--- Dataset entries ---

━━━━━━━━━━━━━━━━━━━━━━━━━━━━━━

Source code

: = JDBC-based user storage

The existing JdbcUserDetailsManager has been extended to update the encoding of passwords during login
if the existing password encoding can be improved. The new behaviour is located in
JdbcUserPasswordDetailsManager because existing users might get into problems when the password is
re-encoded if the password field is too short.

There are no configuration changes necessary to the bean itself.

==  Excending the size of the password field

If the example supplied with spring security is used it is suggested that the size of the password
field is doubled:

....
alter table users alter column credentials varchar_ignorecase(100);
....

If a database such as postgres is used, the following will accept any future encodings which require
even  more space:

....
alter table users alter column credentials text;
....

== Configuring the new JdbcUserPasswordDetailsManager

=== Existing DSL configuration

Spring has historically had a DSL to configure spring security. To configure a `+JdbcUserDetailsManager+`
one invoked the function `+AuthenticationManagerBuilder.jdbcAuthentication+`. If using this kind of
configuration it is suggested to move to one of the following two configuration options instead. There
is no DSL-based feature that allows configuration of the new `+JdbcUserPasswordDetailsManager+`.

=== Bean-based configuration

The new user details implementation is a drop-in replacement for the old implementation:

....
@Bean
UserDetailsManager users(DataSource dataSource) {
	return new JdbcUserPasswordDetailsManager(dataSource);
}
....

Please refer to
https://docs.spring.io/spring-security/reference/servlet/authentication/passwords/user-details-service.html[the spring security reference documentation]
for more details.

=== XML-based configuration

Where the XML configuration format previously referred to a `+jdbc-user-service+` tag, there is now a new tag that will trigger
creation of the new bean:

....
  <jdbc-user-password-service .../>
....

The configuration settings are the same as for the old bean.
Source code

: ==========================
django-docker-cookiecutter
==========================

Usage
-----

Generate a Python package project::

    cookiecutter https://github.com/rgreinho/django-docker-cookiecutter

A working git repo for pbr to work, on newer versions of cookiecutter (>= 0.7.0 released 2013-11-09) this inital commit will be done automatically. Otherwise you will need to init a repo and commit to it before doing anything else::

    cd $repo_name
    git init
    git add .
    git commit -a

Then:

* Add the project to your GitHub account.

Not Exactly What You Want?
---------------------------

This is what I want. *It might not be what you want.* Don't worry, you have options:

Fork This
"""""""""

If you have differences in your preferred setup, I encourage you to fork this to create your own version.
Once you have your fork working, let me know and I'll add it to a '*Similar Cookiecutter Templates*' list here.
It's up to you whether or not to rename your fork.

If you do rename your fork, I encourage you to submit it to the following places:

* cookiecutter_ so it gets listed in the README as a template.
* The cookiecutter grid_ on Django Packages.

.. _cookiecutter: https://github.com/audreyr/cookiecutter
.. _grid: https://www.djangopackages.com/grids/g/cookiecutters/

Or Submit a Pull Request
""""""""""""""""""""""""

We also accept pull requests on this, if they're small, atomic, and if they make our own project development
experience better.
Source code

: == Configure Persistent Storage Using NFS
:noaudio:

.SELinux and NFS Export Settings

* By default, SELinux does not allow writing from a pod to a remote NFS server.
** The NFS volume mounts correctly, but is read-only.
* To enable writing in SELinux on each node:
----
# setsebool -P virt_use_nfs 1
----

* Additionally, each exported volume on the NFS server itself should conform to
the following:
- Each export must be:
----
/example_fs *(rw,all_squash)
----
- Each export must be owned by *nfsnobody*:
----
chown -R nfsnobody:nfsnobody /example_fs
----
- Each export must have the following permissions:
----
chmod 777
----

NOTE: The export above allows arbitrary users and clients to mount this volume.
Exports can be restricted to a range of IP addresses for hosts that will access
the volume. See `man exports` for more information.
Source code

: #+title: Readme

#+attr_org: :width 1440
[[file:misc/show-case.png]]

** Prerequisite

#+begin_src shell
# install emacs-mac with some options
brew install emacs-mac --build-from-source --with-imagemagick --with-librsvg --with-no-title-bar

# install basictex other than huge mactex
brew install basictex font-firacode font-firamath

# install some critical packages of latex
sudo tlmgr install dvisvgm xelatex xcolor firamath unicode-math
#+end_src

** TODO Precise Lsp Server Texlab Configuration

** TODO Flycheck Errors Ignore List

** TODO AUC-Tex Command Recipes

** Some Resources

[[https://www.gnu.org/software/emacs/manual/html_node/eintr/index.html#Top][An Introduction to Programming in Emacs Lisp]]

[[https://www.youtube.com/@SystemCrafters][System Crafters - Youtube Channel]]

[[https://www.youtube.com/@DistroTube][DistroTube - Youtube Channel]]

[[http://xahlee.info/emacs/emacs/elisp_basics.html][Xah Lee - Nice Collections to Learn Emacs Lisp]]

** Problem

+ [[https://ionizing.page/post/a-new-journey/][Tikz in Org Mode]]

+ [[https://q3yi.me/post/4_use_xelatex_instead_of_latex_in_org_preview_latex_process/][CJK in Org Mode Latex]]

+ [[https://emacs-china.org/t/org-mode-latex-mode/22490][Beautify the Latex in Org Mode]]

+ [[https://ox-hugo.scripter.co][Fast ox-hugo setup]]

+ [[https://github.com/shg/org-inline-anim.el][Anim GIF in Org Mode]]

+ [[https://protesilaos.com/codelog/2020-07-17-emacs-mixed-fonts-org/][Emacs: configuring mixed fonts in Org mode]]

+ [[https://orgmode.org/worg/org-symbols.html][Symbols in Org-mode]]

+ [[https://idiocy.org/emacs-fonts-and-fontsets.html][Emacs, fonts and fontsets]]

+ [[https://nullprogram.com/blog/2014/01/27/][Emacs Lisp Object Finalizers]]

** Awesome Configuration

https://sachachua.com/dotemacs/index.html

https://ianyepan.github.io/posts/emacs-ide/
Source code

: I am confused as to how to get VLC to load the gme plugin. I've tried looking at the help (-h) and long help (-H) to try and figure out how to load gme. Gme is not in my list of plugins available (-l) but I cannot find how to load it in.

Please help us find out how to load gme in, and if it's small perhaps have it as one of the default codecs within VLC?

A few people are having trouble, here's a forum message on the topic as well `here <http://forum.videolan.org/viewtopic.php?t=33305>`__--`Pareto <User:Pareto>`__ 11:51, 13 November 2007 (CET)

━━━━━━━━━━━━━━━━━━━━━━━━━━━━━━

Would you print all of the records exactly as they were given?

--- EXPECTED OUTPUT ---
Source code

: = JDBC-based user storage

The existing JdbcUserDetailsManager has been extended to update the encoding of passwords during login
if the existing password encoding can be improved. The new behaviour is located in
JdbcUserPasswordDetailsManager because existing users might get into problems when the password is
re-encoded if the password field is too short.

There are no configuration changes necessary to the bean itself.

==  Excending the size of the password field

If the example supplied with spring security is used it is suggested that the size of the password
field is doubled:

....
alter table users alter column credentials varchar_ignorecase(100);
....

If a database such as postgres is used, the following will accept any future encodings which require
even  more space:

....
alter table users alter column credentials text;
....

== Configuring the new JdbcUserPasswordDetailsManager

=== Existing DSL configuration

Spring has historically had a DSL to configure spring security. To configure a `+JdbcUserDetailsManager+`
one invoked the function `+AuthenticationManagerBuilder.jdbcAuthentication+`. If using this kind of
configuration it is suggested to move to one of the following two configuration options instead. There
is no DSL-based feature that allows configuration of the new `+JdbcUserPasswordDetailsManager+`.

=== Bean-based configuration

The new user details implementation is a drop-in replacement for the old implementation:

....
@Bean
UserDetailsManager users(DataSource dataSource) {
	return new JdbcUserPasswordDetailsManager(dataSource);
}
....

Please refer to
https://docs.spring.io/spring-security/reference/servlet/authentication/passwords/user-details-service.html[the spring security reference documentation]
for more details.

=== XML-based configuration

Where the XML configuration format previously referred to a `+jdbc-user-service+` tag, there is now a new tag that will trigger
creation of the new bean:

....
  <jdbc-user-password-service .../>
....

The configuration settings are the same as for the old bean.
Source code

: ==========================
django-docker-cookiecutter
==========================

Usage
-----

Generate a Python package project::

    cookiecutter https://github.com/rgreinho/django-docker-cookiecutter

A working git repo for pbr to work, on newer versions of cookiecutter (>= 0.7.0 released 2013-11-09) this inital commit will be done automatically. Otherwise you will need to init a repo and commit to it before doing anything else::

    cd $repo_name
    git init
    git add .
    git commit -a

Then:

* Add the project to your GitHub account.

Not Exactly What You Want?
---------------------------

This is what I want. *It might not be what you want.* Don't worry, you have options:

Fork This
"""""""""

If you have differences in your preferred setup, I encourage you to fork this to create your own version.
Once you have your fork working, let me know and I'll add it to a '*Similar Cookiecutter Templates*' list here.
It's up to you whether or not to rename your fork.

If you do rename your fork, I encourage you to submit it to the following places:

* cookiecutter_ so it gets listed in the README as a template.
* The cookiecutter grid_ on Django Packages.

.. _cookiecutter: https://github.com/audreyr/cookiecutter
.. _grid: https://www.djangopackages.com/grids/g/cookiecutters/

Or Submit a Pull Request
""""""""""""""""""""""""

We also accept pull requests on this, if they're small, atomic, and if they make our own project development
experience better.
Source code

: == Configure Persistent Storage Using NFS
:noaudio:

.SELinux and NFS Export Settings

* By default, SELinux does not allow writing from a pod to a remote NFS server.
** The NFS volume mounts correctly, but is read-only.
* To enable writing in SELinux on each node:
----
# setsebool -P virt_use_nfs 1
----

* Additionally, each exported volume on the NFS server itself should conform to
the following:
- Each export must be:
----
/example_fs *(rw,all_squash)
----
- Each export must be owned by *nfsnobody*:
----
chown -R nfsnobody:nfsnobody /example_fs
----
- Each export must have the following permissions:
----
chmod 777
----

NOTE: The export above allows arbitrary users and clients to mount this volume.
Exports can be restricted to a range of IP addresses for hosts that will access
the volume. See `man exports` for more information.
Source code

: #+title: Readme

#+attr_org: :width 1440
[[file:misc/show-case.png]]

** Prerequisite

#+begin_src shell
# install emacs-mac with some options
brew install emacs-mac --build-from-source --with-imagemagick --with-librsvg --with-no-title-bar

# install basictex other than huge mactex
brew install basictex font-firacode font-firamath

# install some critical packages of latex
sudo tlmgr install dvisvgm xelatex xcolor firamath unicode-math
#+end_src

** TODO Precise Lsp Server Texlab Configuration

** TODO Flycheck Errors Ignore List

** TODO AUC-Tex Command Recipes

** Some Resources

[[https://www.gnu.org/software/emacs/manual/html_node/eintr/index.html#Top][An Introduction to Programming in Emacs Lisp]]

[[https://www.youtube.com/@SystemCrafters][System Crafters - Youtube Channel]]

[[https://www.youtube.com/@DistroTube][DistroTube - Youtube Channel]]

[[http://xahlee.info/emacs/emacs/elisp_basics.html][Xah Lee - Nice Collections to Learn Emacs Lisp]]

** Problem

+ [[https://ionizing.page/post/a-new-journey/][Tikz in Org Mode]]

+ [[https://q3yi.me/post/4_use_xelatex_instead_of_latex_in_org_preview_latex_process/][CJK in Org Mode Latex]]

+ [[https://emacs-china.org/t/org-mode-latex-mode/22490][Beautify the Latex in Org Mode]]

+ [[https://ox-hugo.scripter.co][Fast ox-hugo setup]]

+ [[https://github.com/shg/org-inline-anim.el][Anim GIF in Org Mode]]

+ [[https://protesilaos.com/codelog/2020-07-17-emacs-mixed-fonts-org/][Emacs: configuring mixed fonts in Org mode]]

+ [[https://orgmode.org/worg/org-symbols.html][Symbols in Org-mode]]

+ [[https://idiocy.org/emacs-fonts-and-fontsets.html][Emacs, fonts and fontsets]]

+ [[https://nullprogram.com/blog/2014/01/27/][Emacs Lisp Object Finalizers]]

** Awesome Configuration

https://sachachua.com/dotemacs/index.html

https://ianyepan.github.io/posts/emacs-ide/
Source code

: I am confused as to how to get VLC to load the gme plugin. I've tried looking at the help (-h) and long help (-H) to try and figure out how to load gme. Gme is not in my list of plugins available (-l) but I cannot find how to load it in.

Please help us find out how to load gme in, and if it's small perhaps have it as one of the default codecs within VLC?

A few people are having trouble, here's a forum message on the topic as well `here <http://forum.videolan.org/viewtopic.php?t=33305>`__--`Pareto <User:Pareto>`__ 11:51, 13 November 2007 (CET)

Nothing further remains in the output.